Deployment Uncertainty: The ability to perform this deployment and provide dynamic routing rules that were driven by the target client and environment using this combination of technologies was not something that was readily deducible without systematically proving out the approach.

Scalability Tests: Baseline tests with basic scalability of Front Door and Service Fabric in a multi-tenanted solution.

Multiple Version Support: The second stage was to ensure that the cluster nodes could support multiple versions of the application service. This was challenging as the services rely on port numbers, which would be different each time the application or an updated version was deployed. The internal path to the service would require a version number to be embedded in proxy URL of the local host name of each service. This would mean that the local host name for that service would be generic, and the reverse proxy would handle the routing to the service fabric node URLs.

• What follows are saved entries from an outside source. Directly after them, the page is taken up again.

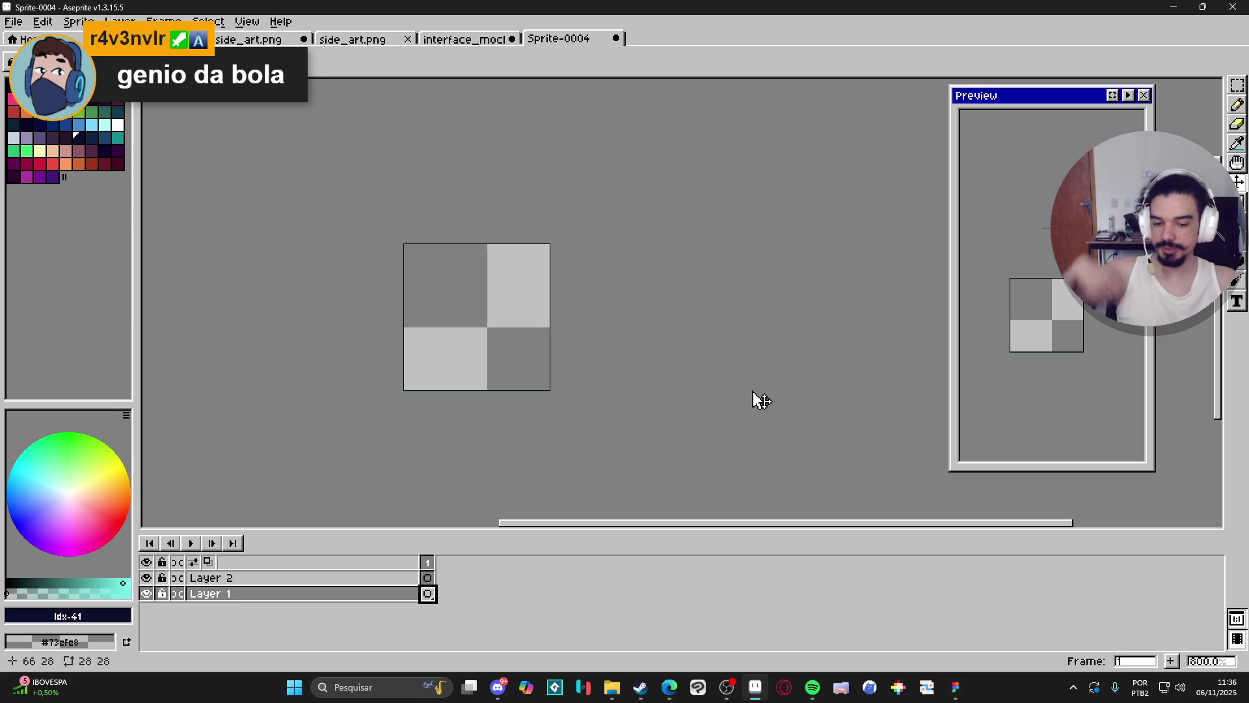
click(465, 39)
click(556, 45)
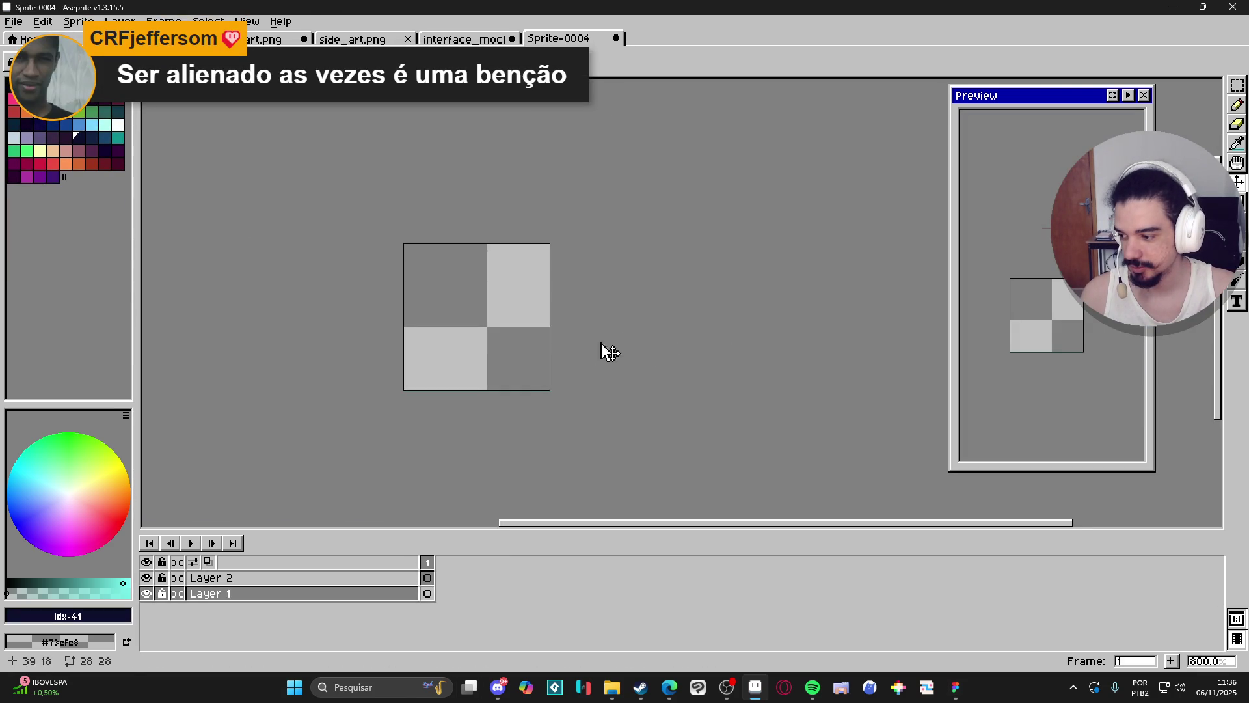
drag(508, 362, 552, 306)
click(507, 39)
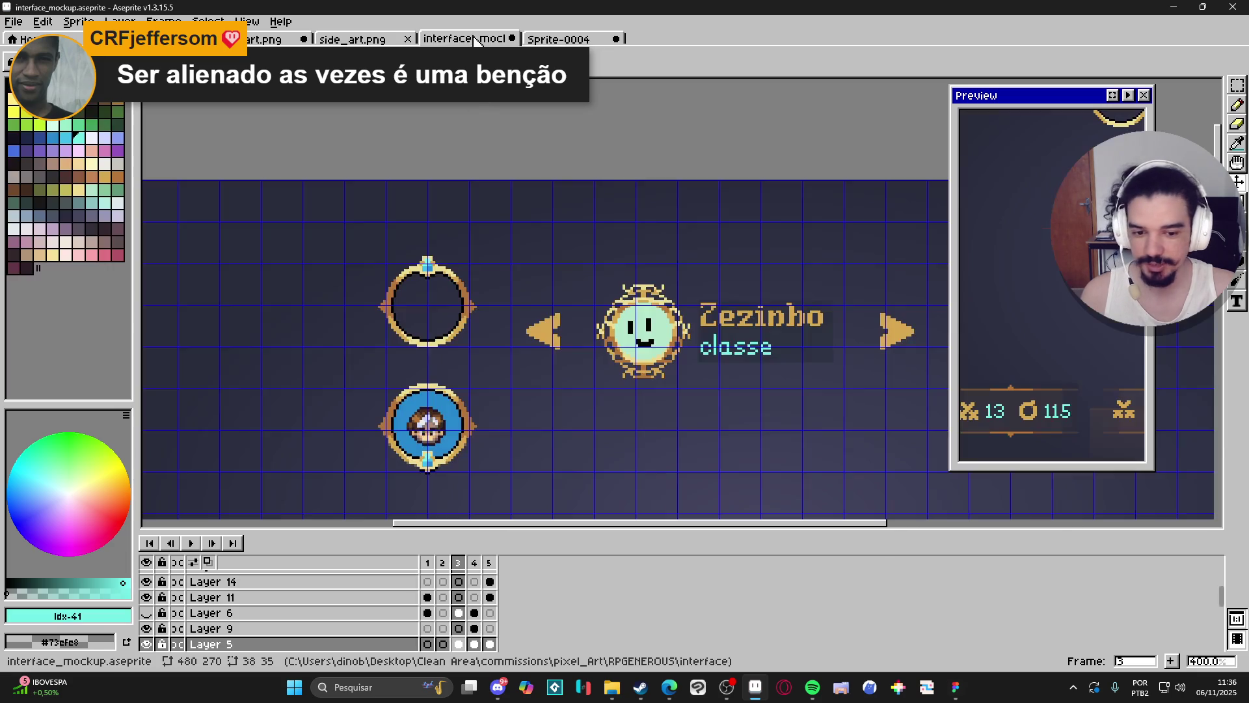
click(557, 40)
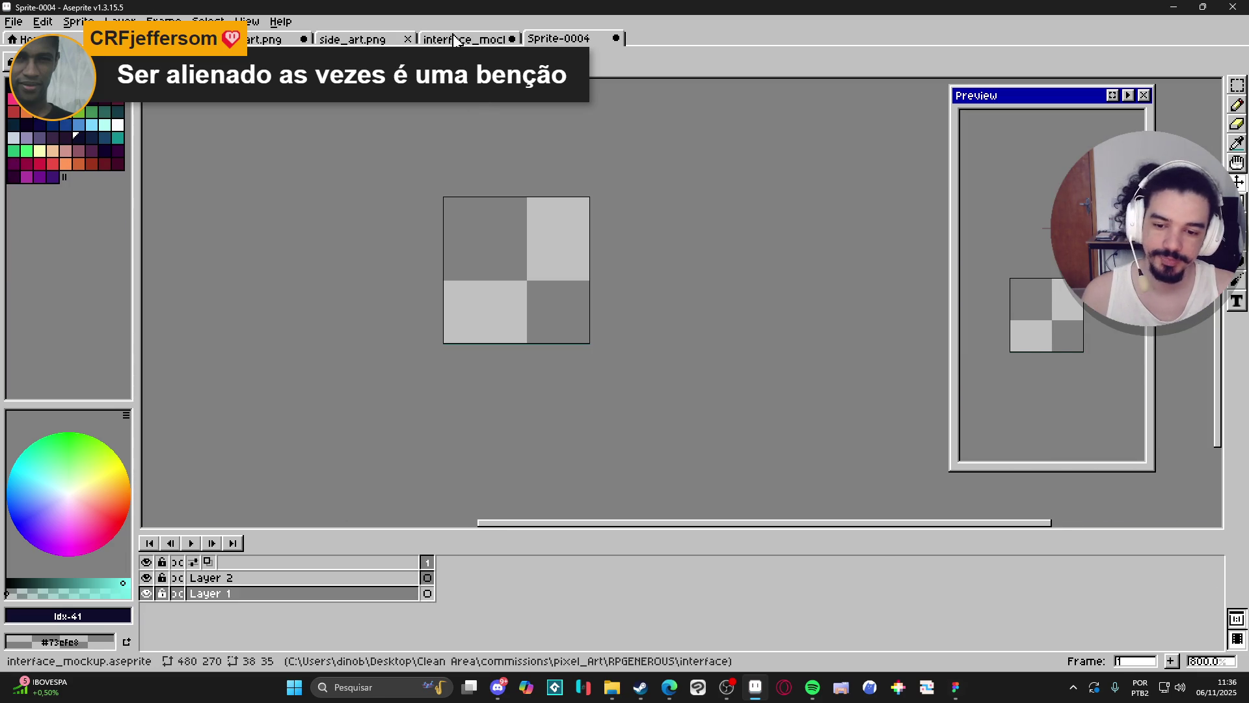
click(379, 40)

Custom Library Development: The external host names coming in to access the application would contain the client and environment details, allowing for the correct service version URLs to be deduced. The redirection/routing would be managed through a set of path rule configurations in the Application Gateway. A custom C# library was created to automatically produce the gateway routing configuration based on changes to client environment setup and version updates as this was not natively supported.

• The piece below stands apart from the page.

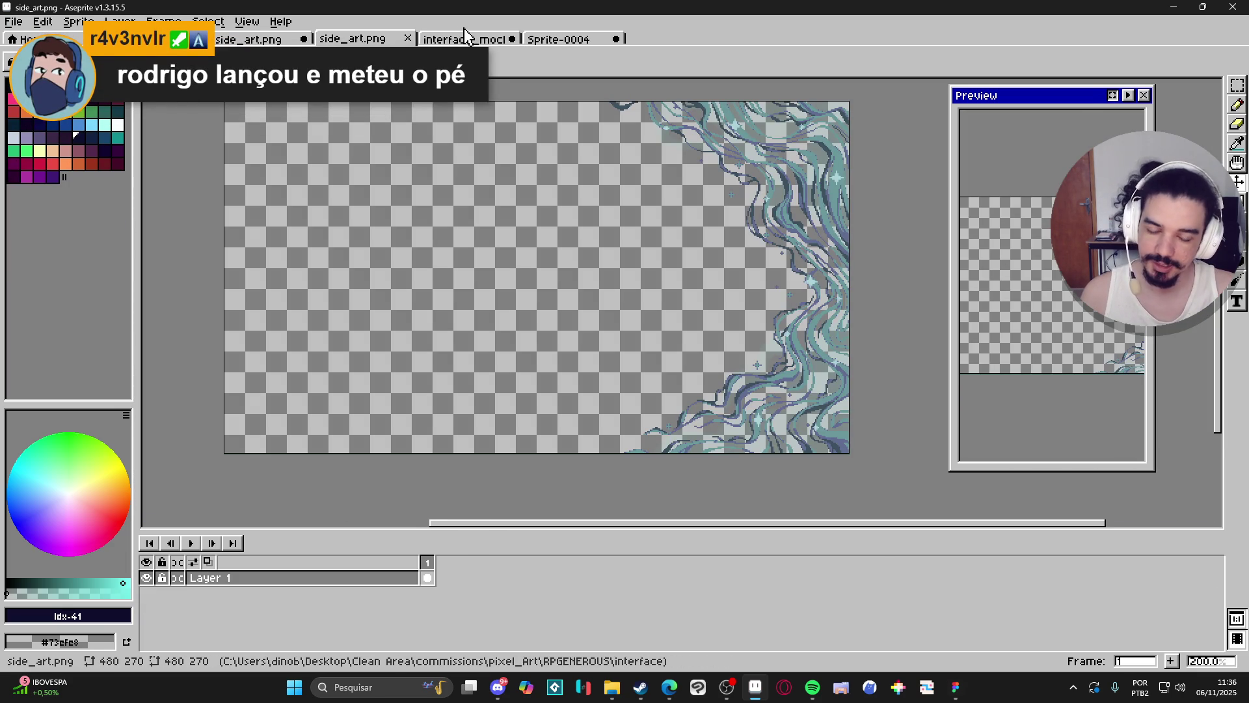
click(465, 38)
click(550, 42)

Multi-site Replication: Work was then done to ensure that the entire environment was geo-replicated and synced across multiple regions to route local clients to their closest region to reduce latency. Deploying and setting up the multiple regions entailed different challenges in relation to site-to-site connectivity and subnet peering so that the master region could quickly and easily replicate out any changes. The custom C# library had to be adapted to perform the replication of the Application Gateway configuration globally since there was no provision for this natively. This component would also be able to prevent routing to ‘stale’ versions of the application or services.

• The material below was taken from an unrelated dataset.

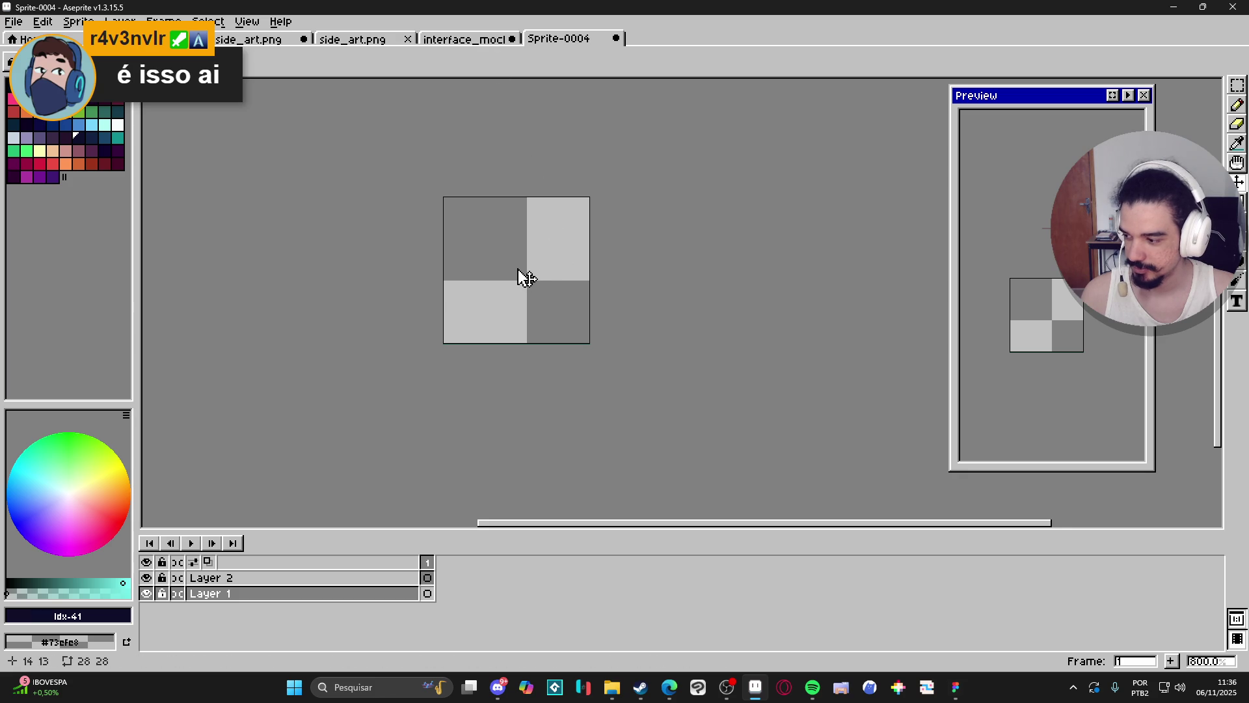
drag(526, 278, 538, 281)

Accurate Versioning: Other architectural challenges followed around contention and locking of configuration within the application, and these were overcome using timestamps and row versions to ensure that data integrity prevailed. The records would also need to be stamped with the version of the application that created it, so as to prevent cross-version data corruption.

Performance Testing: The combination of these different technologies and the unique configuration in this customised stack was something that could only have been overcome on completion of this R&D project. Extensive testing was performed to ensure there was low latency when changes were being replicated from one region to another.

Hybrid Solution: A new hybrid approach where the configuration and orchestration of the various financial processes could be hosted in a SaaS enabled architecture whilst allowing sensitive financial data to reside within on-premise infrastructure and allow for efficient and cost-effective means to process the information without it being transferred via the cloud.

Custom Agent Development: This solution involved developing a custom agent that would enable remote process execution and direct data access without involving the cloud.

Remote Commands: One of the primary uncertainties was whether it was technically feasible to build a solution that could enact remote commands and serve data to the client browser without going via the cloud-hosted web application.

Security Integrity: It was not readily deducible whether the proposed solution could match the robust security measures provided by cloud platforms.

Performance: It was also uncertain whether the solution could maintain high performance and scalability while operating entirely within client infrastructure.

Scalability: Phinsys were unsure as to how the solution could be scaled by installing multiple agents that could share the load.

Run-time Flexibility: Ensuring that the agent would integrate seamlessly with the client’s infrastructure was another source of uncertainty. For example, clients may want to run the Agent in a cloud environment and not just as a Windows service – so the agent had to deployable as a container, app service or a Windows executable.